*** Provided text Section Begins ***
MS1B – Applications of AI and ML Towards Addressing Magnetic Fusion Challenges
Session Chairs
Event Type
Minisymposium
Physics
Computational Methods and Applied Mathematics
TimeMonday, June 2913:30 – 15:30 CEST
LocationBldg. 6 – Room 003
DescriptionNuclear fusion is increasingly seen as a credible complement to renewable energy, driven today by both public and growing private investments. The leading fusion concepts, tokamaks and stellarators, rely on magnetic confinement. Fusion plasmas exhibit multiscale electromagnetic instabilities, from machine-scale disruptions to microscopic turbulence. The development of these systems thus requires extensive high-performance computing to understand their complex physics and to address the engineering challenges. Fully kinetic models are prohibitively expensive, so hierarchies of reduced models are needed. Machine learning has therefore become a powerful tool, enabling for example fast surrogate models for plasma equilibrium solvers and transport modules. Such models are also developed for building sub-system modules integrated into comprehensive physics-engineering digital twin environments. In some cases, optimization is such that these models can be integrated into real-time control systems. These different applications of machine learning to magnetic fusion challenges will be addressed in this minisymposium. The talks will provide an overview of the advanced ML techniques applied and should thus be of interest to a broad audience.
*** Provided text Section Ends ***
◆ Problem
In the session page, rewrite the paragraph beginning "Nuclear fusion is increasingly seen" as a short bulleted list that keeps its main facts. Work only from the session page above.
*** Source data Section Begins ***
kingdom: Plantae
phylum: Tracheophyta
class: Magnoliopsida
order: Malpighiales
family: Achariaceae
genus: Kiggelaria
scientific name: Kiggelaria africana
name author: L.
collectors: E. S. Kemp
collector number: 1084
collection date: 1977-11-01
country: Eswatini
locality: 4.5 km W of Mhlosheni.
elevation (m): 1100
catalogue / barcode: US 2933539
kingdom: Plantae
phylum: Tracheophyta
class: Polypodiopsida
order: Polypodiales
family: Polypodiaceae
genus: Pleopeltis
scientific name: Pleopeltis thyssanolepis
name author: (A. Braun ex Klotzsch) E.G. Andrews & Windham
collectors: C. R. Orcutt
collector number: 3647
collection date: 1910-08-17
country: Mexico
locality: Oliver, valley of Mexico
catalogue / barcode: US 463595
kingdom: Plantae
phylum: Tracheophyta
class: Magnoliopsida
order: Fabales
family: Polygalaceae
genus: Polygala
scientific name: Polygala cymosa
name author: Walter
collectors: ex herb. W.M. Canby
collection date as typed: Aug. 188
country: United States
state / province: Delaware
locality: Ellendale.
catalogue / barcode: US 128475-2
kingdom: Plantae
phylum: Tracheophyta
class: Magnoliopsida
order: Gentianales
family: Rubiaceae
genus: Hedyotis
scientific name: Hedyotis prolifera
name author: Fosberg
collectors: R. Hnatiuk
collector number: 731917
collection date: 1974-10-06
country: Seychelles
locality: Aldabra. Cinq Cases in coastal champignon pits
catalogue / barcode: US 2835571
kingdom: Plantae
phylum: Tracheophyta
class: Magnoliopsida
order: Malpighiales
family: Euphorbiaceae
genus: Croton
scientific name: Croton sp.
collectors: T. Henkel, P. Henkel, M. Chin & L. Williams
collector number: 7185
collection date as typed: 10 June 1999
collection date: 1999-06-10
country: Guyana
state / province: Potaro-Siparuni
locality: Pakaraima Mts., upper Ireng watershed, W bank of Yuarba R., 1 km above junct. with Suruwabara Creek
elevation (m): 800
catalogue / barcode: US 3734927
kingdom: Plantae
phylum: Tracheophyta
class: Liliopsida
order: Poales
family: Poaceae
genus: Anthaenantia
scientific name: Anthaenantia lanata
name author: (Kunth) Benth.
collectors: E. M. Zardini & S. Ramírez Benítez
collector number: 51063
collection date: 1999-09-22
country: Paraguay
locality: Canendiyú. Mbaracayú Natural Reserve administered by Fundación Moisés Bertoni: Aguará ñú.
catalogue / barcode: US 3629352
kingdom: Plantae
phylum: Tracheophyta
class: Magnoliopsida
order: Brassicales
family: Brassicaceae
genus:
*** Source data Section Ends ***
◆ Written solution
- Nuclear fusion is increasingly seen as a credible complement to renewable energy, backed by public and growing private investment.
- The leading concepts, tokamaks and stellarators, rely on magnetic confinement.
- Fusion plasmas show multiscale electromagnetic instabilities, from machine-scale disruptions to microscopic turbulence.
- Developing these systems requires extensive high-performance computing for both the physics and the engineering challenges.
- Fully kinetic models are prohibitively expensive, so hierarchies of reduced models are needed.
- Machine learning enables fast surrogate models, for example for plasma equilibrium solvers and transport modules.
- These models also serve as sub-system modules in physics-engineering digital twin environments and, in some cases, in real-time control systems.
- The minisymposium will address these applications, and its talks will give an overview of the advanced ML techniques used, aimed at a broad audience.